Word for word, copy out every line of the records, omitting each picture.

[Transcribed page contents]

◆ ◆ ◆ ◆

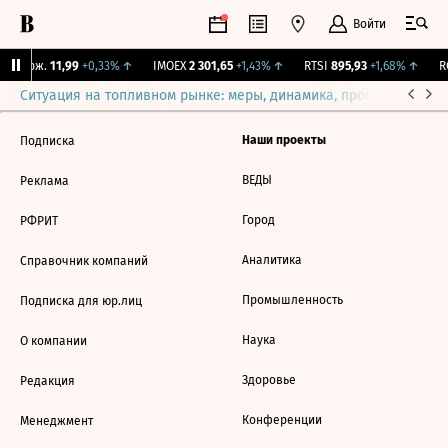
Войти
Y Бирж.
11,99
+0,33%
↑
IMOEX
2 301,65
+1,43%
↑
RTSI
895,93
+1,68%
↑
RG
Ситуация на топливном рынке: меры, динамика, прогнозы
Выб
Наши проекты
Подписка
ВЕДЫ
Реклама
Город
РФРИТ
Аналитика
Справочник компаний
Промышленность
Подписка для юр.лиц
Наука
О компании
Здоровье
Редакция
Конференции
Менеджмент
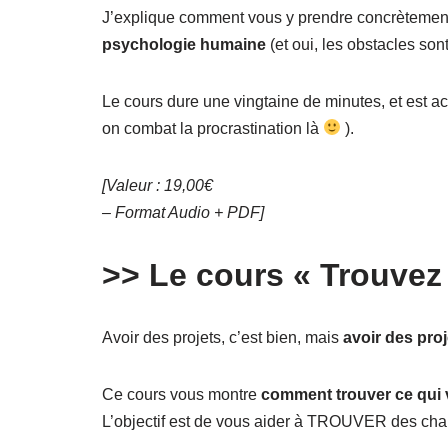
J’explique comment vous y prendre concrètement d
psychologie humaine
(et oui, les obstacles so
Le cours dure une vingtaine de minutes, et est a
on combat la procrastination là
).
[Valeur : 19,00€
– Format Audio + PDF]
>> Le cours « Trouvez
Avoir des projets, c’est bien, mais
avoir des pro
Ce cours vous montre
comment trouver ce qui v
L’objectif est de vous aider à TROUVER des chal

◆ ◆ ◆ ◆

▶ _Written response_:
Войти
Y Бирж.
11,99
+0,33%
↑
IMOEX
2 301,65
+1,43%
↑
RTSI
895,93
+1,68%
↑
RG
Ситуация на топливном рынке: меры, динамика, прогнозы
Выб
Наши проекты
Подписка
ВЕДЫ
Реклама
Город
РФРИТ
Аналитика
Справочник компаний
Промышленность
Подписка для юр.лиц
Наука
О компании
Здоровье
Редакция
Конференции
Менеджмент
J’explique comment vous y prendre concrètement d
psychologie humaine
(et oui, les obstacles so
Le cours dure une vingtaine de minutes, et est a
on combat la procrastination là
).
[Valeur : 19,00€
– Format Audio + PDF]
>> Le cours « Trouvez
Avoir des projets, c’est bien, mais
avoir des pro
Ce cours vous montre
comment trouver ce qui v
L’objectif est de vous aider à TROUVER des chal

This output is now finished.